MP vai investigar livros distribuídos na Polícia Rodoviária Federal que recomendam leituras da Bíblia
Sob justificativa de “atenção integral à saúde dos policiais”, governo Bolsonaro produz material intitulado “Pão Diário – Segurança Pública”. Ministério Público aponta afronta à Constituição
Publicado 30/08/2022 - 14h51
São Paulo – O Ministério Público Federal (MPF) decidiu apurar a entrega de livros na Polícia Rodoviária Federal (PRF) com a recomendação de que os servidores leiam diariamente versículos da Bíblia. Na última sexta-feira (26), reportagem do canal Globonews mostrou que o governo de Jair Bolsonaro, sob a justificativa de atenção integral à saúde dos policiais, passou a distribuir o material religioso, intitulado “Pão Diário – Segurança Pública”.

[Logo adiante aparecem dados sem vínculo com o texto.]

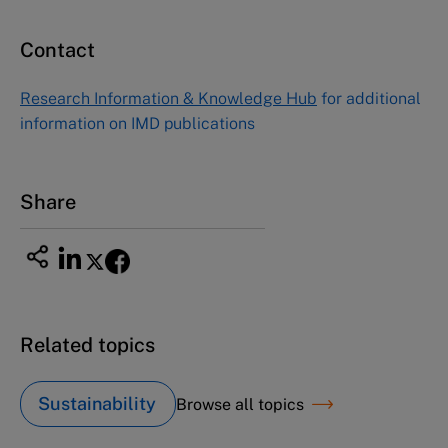
Contact
Research Information & Knowledge Hub
for additional
information on IMD publications
Share
Related topics
Sustainability
Browse all topics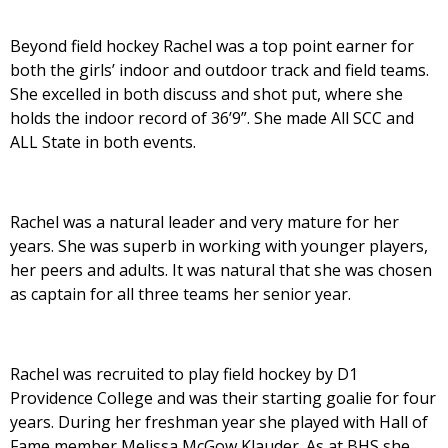
Beyond field hockey Rachel was a top point earner for
both the girls’ indoor and outdoor track and field teams.
She excelled in both discuss and shot put, where she
holds the indoor record of 36’9”. She made All SCC and
ALL State in both events.
Rachel was a natural leader and very mature for her
years. She was superb in working with younger players,
her peers and adults. It was natural that she was chosen
as captain for all three teams her senior year.
Rachel was recruited to play field hockey by D1
Providence College and was their starting goalie for four
years. During her freshman year she played with Hall of
Fame member Melissa McGow Klauder. As at BHS she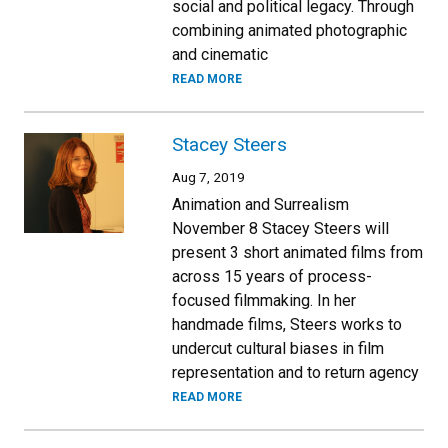
social and political legacy. Through
combining animated photographic
and cinematic
READ MORE
Stacey Steers
Aug 7, 2019
Animation and Surrealism
November 8 Stacey Steers will
present 3 short animated films from
across 15 years of process-
focused filmmaking. In her
handmade films, Steers works to
undercut cultural biases in film
representation and to return agency
READ MORE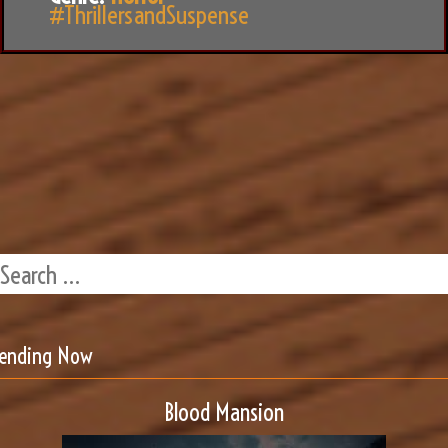
#ThrillersandSuspense
rending Now
Blood Mansion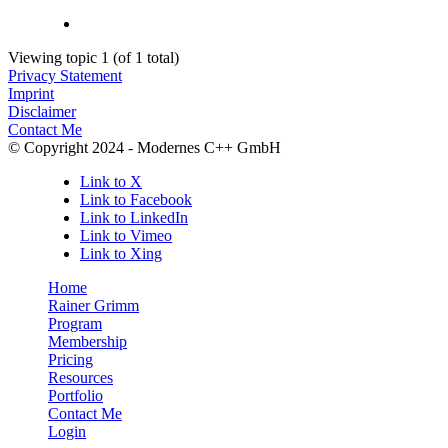
Viewing topic 1 (of 1 total)
Privacy Statement
Imprint
Disclaimer
Contact Me
© Copyright 2024 - Modernes C++ GmbH
Link to X
Link to Facebook
Link to LinkedIn
Link to Vimeo
Link to Xing
Home
Rainer Grimm
Program
Membership
Pricing
Resources
Portfolio
Contact Me
Login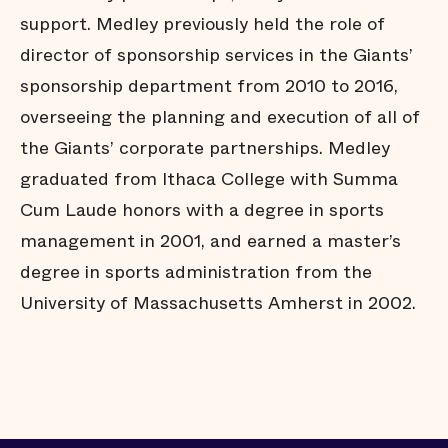
support. Medley previously held the role of
director of sponsorship services in the Giants’
sponsorship department from 2010 to 2016,
overseeing the planning and execution of all of
the Giants’ corporate partnerships. Medley
graduated from Ithaca College with Summa
Cum Laude honors with a degree in sports
management in 2001, and earned a master’s
degree in sports administration from the
University of Massachusetts Amherst in 2002.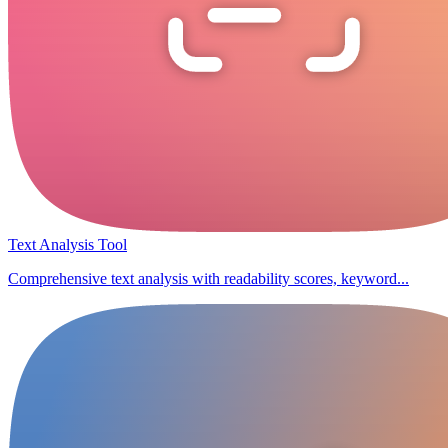
Text Analysis Tool
Comprehensive text analysis with readability scores, keyword...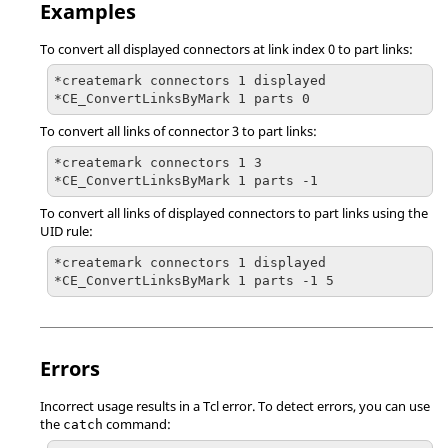
Examples
To convert all displayed connectors at link index 0 to part links:
*createmark connectors 1 displayed

*CE_ConvertLinksByMark 1 parts 0
To convert all links of connector 3 to part links:
*createmark connectors 1 3

*CE_ConvertLinksByMark 1 parts -1
To convert all links of displayed connectors to part links using the
UID rule:
*createmark connectors 1 displayed

*CE_ConvertLinksByMark 1 parts -1 5
Errors
Incorrect usage results in a
Tcl
error. To detect errors, you can use
the
command:
catch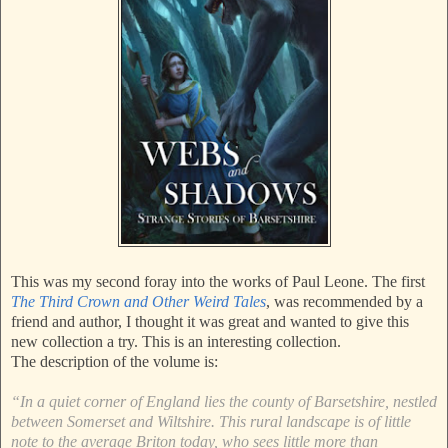
This was my second foray into the works of Paul Leone. The first
The Third Crown and Other Weird Tales
, was recommended by a
friend and author, I thought it was great and wanted to give this
new collection a try. This is an interesting collection.
The description of the volume is:
“In a quiet corner of England lies the county of Barsetshire, nestled
between Somerset and Wiltshire. This rural landscape is of little
note to the average Briton today, who sees little more than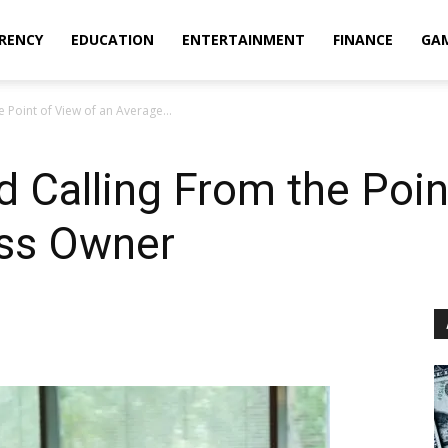
RENCY
EDUCATION
ENTERTAINMENT
FINANCE
GA
e Point of View of an Average...
d Calling From the Poin
ss Owner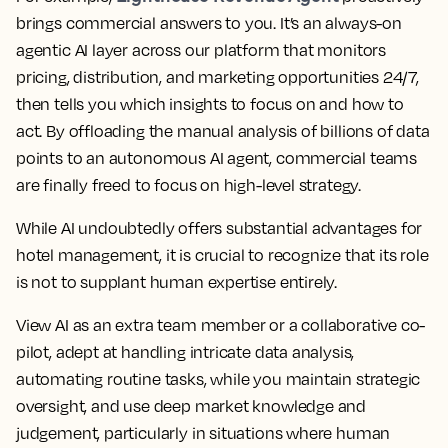
brings commercial answers to you. It’s an always-on
agentic AI layer across our platform that monitors
pricing, distribution, and marketing opportunities 24/7,
then tells you which insights to focus on and how to
act. By offloading the manual analysis of billions of data
points to an autonomous AI agent, commercial teams
are finally freed to focus on high-level strategy.
While AI undoubtedly offers substantial advantages for
hotel management, it is crucial to recognize that its role
is not to supplant human expertise entirely.
View AI as an extra team member or a collaborative co-
pilot, adept at handling intricate data analysis,
automating routine tasks, while you maintain strategic
oversight, and use deep market knowledge and
judgement, particularly in situations where human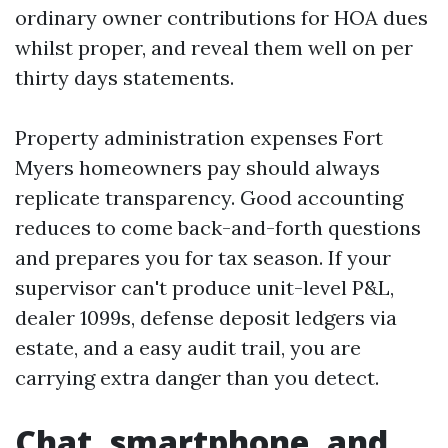
ordinary owner contributions for HOA dues
whilst proper, and reveal them well on per
thirty days statements.
Property administration expenses Fort
Myers homeowners pay should always
replicate transparency. Good accounting
reduces to come back-and-forth questions
and prepares you for tax season. If your
supervisor can't produce unit-level P&L,
dealer 1099s, defense deposit ledgers via
estate, and a easy audit trail, you are
carrying extra danger than you detect.
Chat, smartphone, and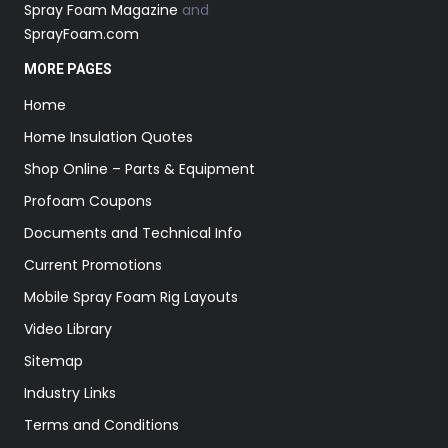
Spray Foam Magazine
and
SprayFoam.com
MORE PAGES
Home
Home Insulation Quotes
Shop Online – Parts & Equipment
Profoam Coupons
Documents and Technical Info
Current Promotions
Mobile Spray Foam Rig Layouts
Video Library
Sitemap
Industry Links
Terms and Conditions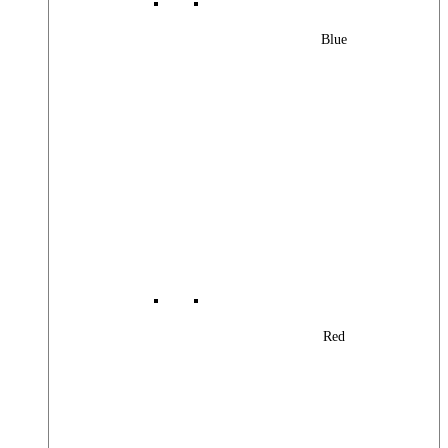
Blue
Red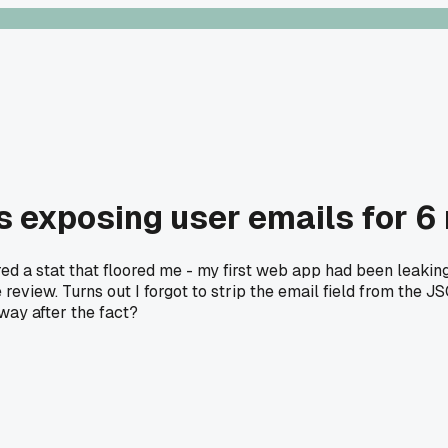
s exposing user emails for 6
red a stat that floored me - my first web app had been leaki
e review. Turns out I forgot to strip the email field from the
 way after the fact?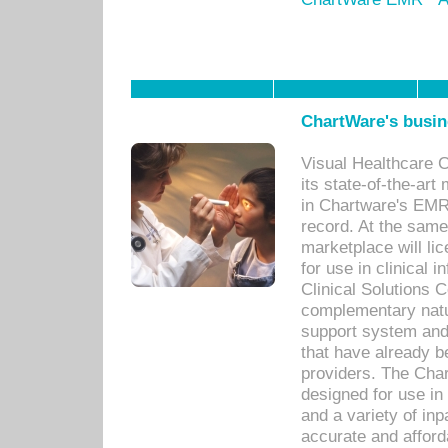
ChartWare's busin
Visual Healthcare 
its state-of-the-art
in Chartware's EMR
record. At the sam
marketplace will lic
for use in clinical
Clinical Solutions 
complementary natur
support system an
that have already b
providers. The Cha
designed for use in 
and a variety of inp
accurate and afforda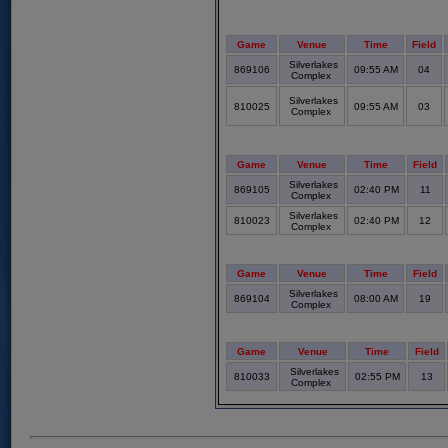
Game
Venue
Time
Field
Silverlakes
869106
09:55 AM
04
Complex
Silverlakes
810025
09:55 AM
03
Complex
Game
Venue
Time
Field
Silverlakes
869105
02:40 PM
11
Complex
Silverlakes
810023
02:40 PM
12
Complex
Game
Venue
Time
Field
Silverlakes
869104
08:00 AM
19
Complex
Game
Venue
Time
Field
Silverlakes
810033
02:55 PM
13
Complex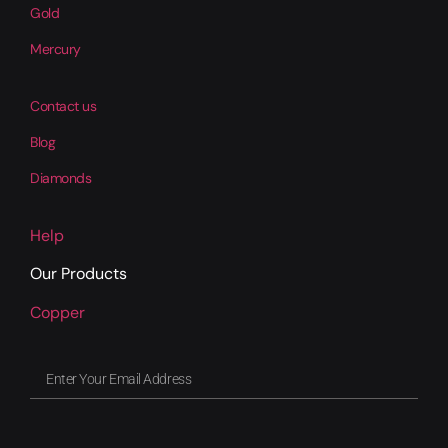
Gold
Mercury
Contact us
Blog
Diamonds
Help
Our Products
Copper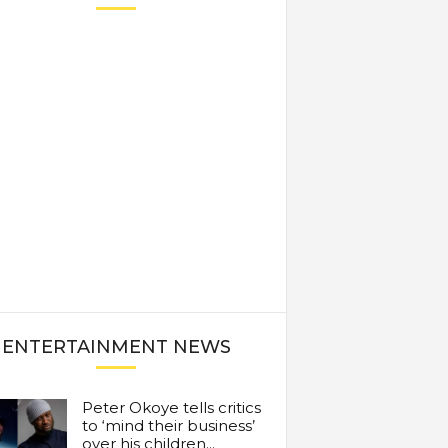
ENTERTAINMENT NEWS
Peter Okoye tells critics
to ‘mind their business’
over his children...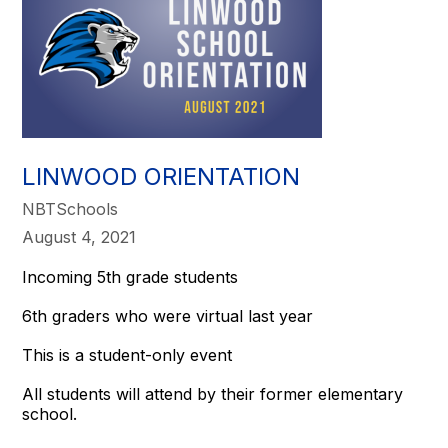
LINWOOD ORIENTATION
NBTSchools
August 4, 2021
Incoming 5th grade students
6th graders who were virtual last year
This is a student-only event
All students will attend by their former elementary
school.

A entrega dos livros. segundo a PRF e o Ministério da Justiça, faz parte de um “projeto da fé” do governo federal, que recomenda orações diárias. A orientação é que o material seja distribuído em todas as superintendências estaduais da corporação.
Porém, para parcela significativa dos policiais, a presença da religiosidade no ambiente de trabalho “se dá de forma injustificada” e pode ser entendida como uma “violação de liberdade religiosa”, uma vez que não são contempladas todas as religiões e exclui aqueles que não professam nenhuma fé.
Pedido de investigação
O entendimento de que a medida afronta à Constituição também é compartilhado pelo procurador Enrico Rodrigues de Freitas, da Procuradoria da República do Rio Grande do Sul, que decidiu apurar o caso. A decisão do MPF é baseada no artigo 19 que veda “à União, aos Estados, ao Distrito Federal e aos Municípios estabelecer cultos religiosos ou igrejas, subvencioná-los, embaraçar-lhes o funcionamento ou manter com eles ou seus representantes relações de dependência ou aliança, ressalvada, na forma da lei, a colaboração de interesse público; recusar fé aos documentos públicos; criar distinções entre brasileiros ou preferências entre si”.
A investigação destaca que o Estado é laico. O que garante ao indivíduo a escolha de sua crença e o direito de não optar por algum credo ou religião. A abertura da investigação também veio acompanhada de série de pedidos de informações. Entre eles, Freitas solicitou uma manifestação oficial do diretor-geral da PRF. O procurador também questionou se há realização do disponibilização de espaços para realização de encontros religiosos nos espaços públicos da Polícia Rodoviária Federal e quais são as normas.
O MPF também quer detalhes do projeto, bem como informações sobre o procedimento administrativo para que outras religiões ou ordens religiosas possam apresentar e formalizar trabalho semelhante, no âmbito do Departamento da PRF. Segundo informações do portal g1, embora o caso tenha sido aberto no Rio Grande do Sul, eventuais decisões tomadas terão repercussão nacional.
Cruzada de Bolsonaro
A distribuição do material seria também mais uma estratégia de Bolsonaro, que é candidato à reeleição, de atrair votos do eleitorado evangélico. Em segundo nas pesquisas eleitorais, atrás do ex-presidente Luiz Inácio Lula da Silva (PT), o mandatário tem provocado uma “guerra santa” como estratégia eleitoral.
A Polícia Rodoviária Federal argumenta também que não registrou queixas na Ouvidoria sobre a distribuição dos livros. A corporação alega que servidores interessados em atividades de outras religiões devem apresentar um pedido para inclusão.